The data Block Start

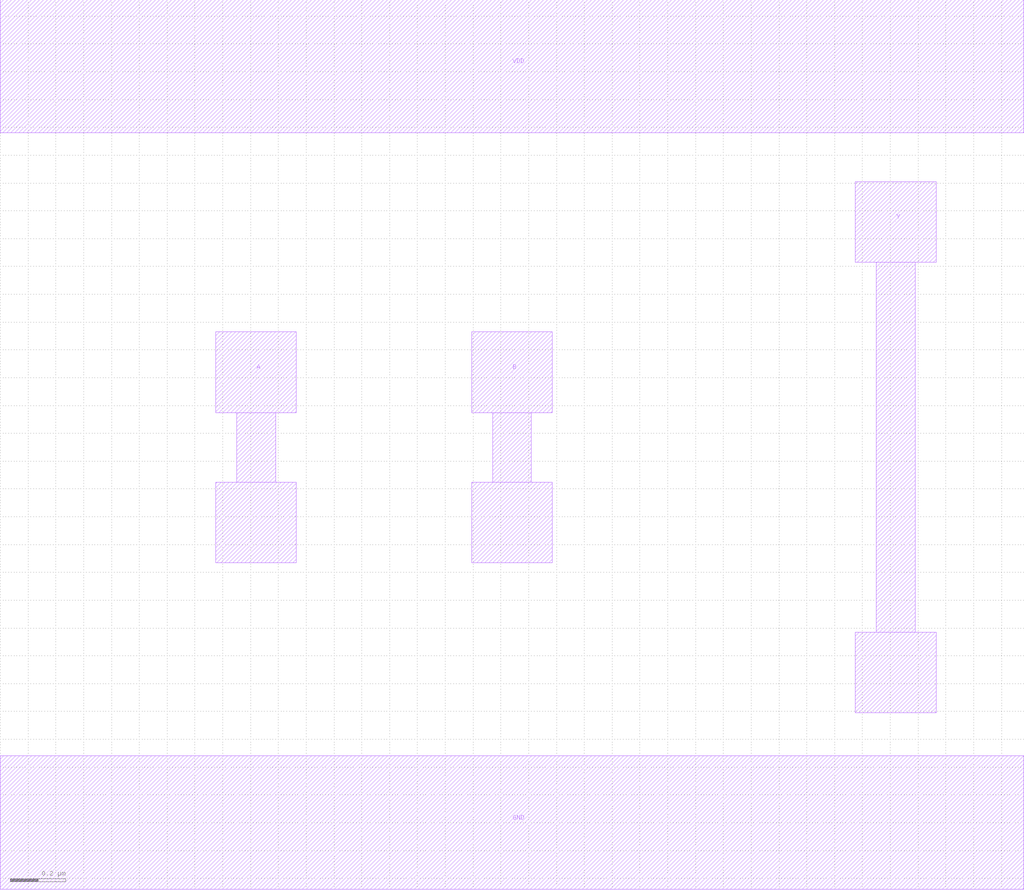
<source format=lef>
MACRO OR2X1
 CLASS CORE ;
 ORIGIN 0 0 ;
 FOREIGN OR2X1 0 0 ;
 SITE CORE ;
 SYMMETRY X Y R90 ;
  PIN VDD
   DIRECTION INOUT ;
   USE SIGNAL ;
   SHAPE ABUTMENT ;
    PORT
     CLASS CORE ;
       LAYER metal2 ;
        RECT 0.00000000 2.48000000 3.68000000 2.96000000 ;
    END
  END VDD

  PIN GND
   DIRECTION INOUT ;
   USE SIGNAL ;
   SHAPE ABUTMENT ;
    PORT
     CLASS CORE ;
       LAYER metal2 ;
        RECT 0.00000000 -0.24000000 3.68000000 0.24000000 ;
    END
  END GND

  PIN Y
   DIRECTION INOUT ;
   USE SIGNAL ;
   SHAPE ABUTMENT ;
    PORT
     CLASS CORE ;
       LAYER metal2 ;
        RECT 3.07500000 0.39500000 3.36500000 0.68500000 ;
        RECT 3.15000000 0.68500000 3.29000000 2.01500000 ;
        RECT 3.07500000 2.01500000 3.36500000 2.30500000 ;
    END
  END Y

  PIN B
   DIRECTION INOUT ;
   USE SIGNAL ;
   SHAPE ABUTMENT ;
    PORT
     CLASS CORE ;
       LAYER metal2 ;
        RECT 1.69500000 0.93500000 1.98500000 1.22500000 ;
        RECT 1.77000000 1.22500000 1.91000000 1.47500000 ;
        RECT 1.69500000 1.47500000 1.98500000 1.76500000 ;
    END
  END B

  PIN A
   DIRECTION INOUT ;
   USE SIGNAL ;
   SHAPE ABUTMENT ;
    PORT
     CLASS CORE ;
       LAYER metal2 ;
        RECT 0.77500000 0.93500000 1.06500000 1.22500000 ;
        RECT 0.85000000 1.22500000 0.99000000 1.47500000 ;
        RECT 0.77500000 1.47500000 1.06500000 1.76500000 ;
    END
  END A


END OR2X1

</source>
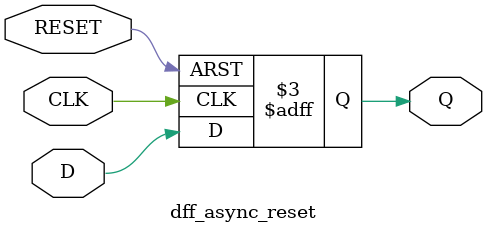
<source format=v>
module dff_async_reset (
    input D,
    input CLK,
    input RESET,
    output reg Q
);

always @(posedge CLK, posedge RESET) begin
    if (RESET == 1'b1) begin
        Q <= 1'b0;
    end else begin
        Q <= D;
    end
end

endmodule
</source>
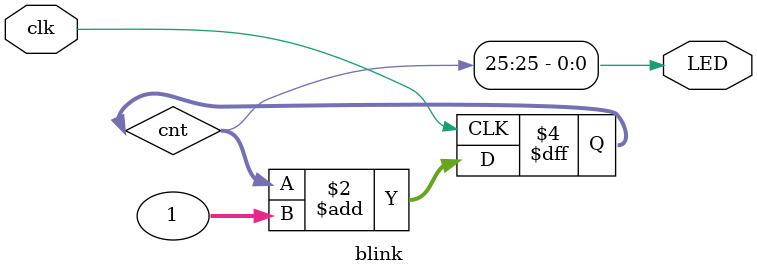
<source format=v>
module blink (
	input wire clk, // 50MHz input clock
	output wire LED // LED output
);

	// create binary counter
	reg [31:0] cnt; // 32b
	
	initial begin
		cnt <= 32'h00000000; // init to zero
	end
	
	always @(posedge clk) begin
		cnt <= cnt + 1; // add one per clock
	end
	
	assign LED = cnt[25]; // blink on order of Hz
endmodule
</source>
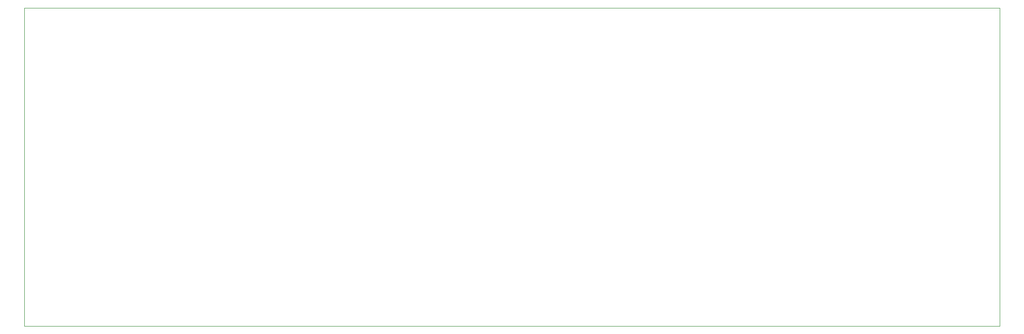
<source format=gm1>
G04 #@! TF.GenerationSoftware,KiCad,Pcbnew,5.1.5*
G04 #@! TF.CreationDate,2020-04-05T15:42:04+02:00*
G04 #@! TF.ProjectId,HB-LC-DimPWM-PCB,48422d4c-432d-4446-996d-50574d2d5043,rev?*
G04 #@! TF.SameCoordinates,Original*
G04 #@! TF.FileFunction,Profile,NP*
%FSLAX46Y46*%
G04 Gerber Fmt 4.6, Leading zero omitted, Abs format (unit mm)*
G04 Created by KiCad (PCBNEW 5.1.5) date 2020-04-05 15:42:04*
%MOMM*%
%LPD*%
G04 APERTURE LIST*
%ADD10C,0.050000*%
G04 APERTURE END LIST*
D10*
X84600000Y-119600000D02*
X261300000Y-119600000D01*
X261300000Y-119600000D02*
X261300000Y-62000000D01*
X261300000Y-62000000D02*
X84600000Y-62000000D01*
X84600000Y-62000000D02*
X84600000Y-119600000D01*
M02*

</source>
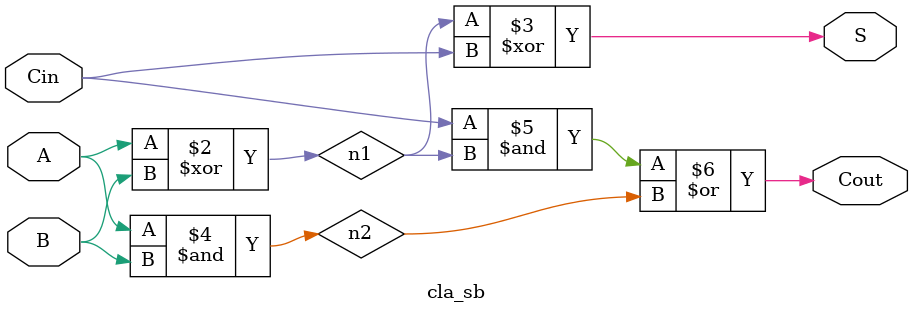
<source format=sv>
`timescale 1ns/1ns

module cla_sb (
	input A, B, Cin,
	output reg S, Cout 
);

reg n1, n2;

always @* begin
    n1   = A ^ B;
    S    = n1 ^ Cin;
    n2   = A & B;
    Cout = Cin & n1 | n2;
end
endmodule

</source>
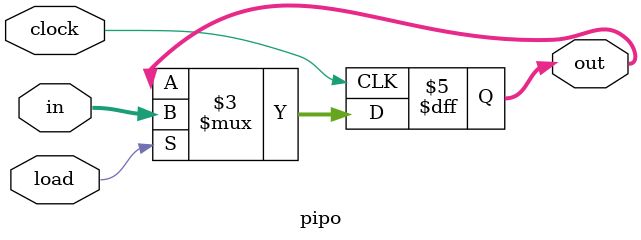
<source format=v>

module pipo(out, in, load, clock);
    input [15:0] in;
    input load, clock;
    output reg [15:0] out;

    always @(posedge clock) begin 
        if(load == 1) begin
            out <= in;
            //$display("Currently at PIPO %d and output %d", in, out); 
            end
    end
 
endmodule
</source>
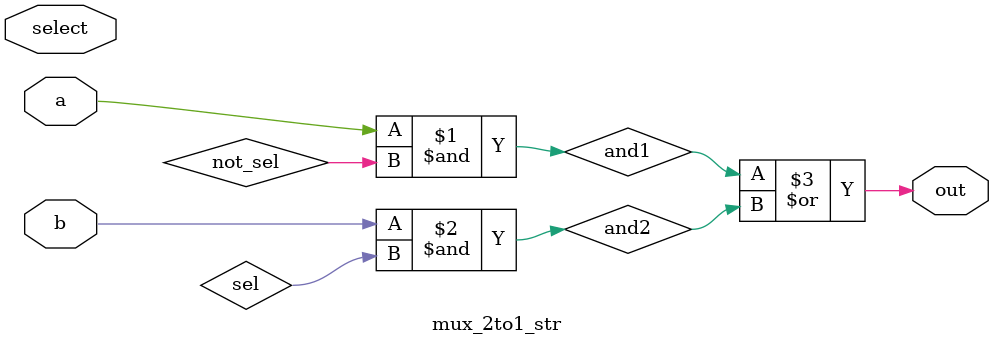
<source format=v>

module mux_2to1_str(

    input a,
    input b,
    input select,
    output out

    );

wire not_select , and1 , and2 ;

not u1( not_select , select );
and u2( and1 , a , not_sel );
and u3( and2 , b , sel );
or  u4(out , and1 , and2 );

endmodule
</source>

The data Block End

### Required work
Reproduce, exactly and with no pictures, the lines from the line containing "PIPO %d and" through the closing line of the data above, keeping both ends.

### The answer
            //$display("Currently at PIPO %d and output %d", in, out); 
            end
    end
 
endmodule
</source>
<source format=v>

module mux_2to1_str(

    input a,
    input b,
    input select,
    output out

    );

wire not_select , and1 , and2 ;

not u1( not_select , select );
and u2( and1 , a , not_sel );
and u3( and2 , b , sel );
or  u4(out , and1 , and2 );

endmodule
</source>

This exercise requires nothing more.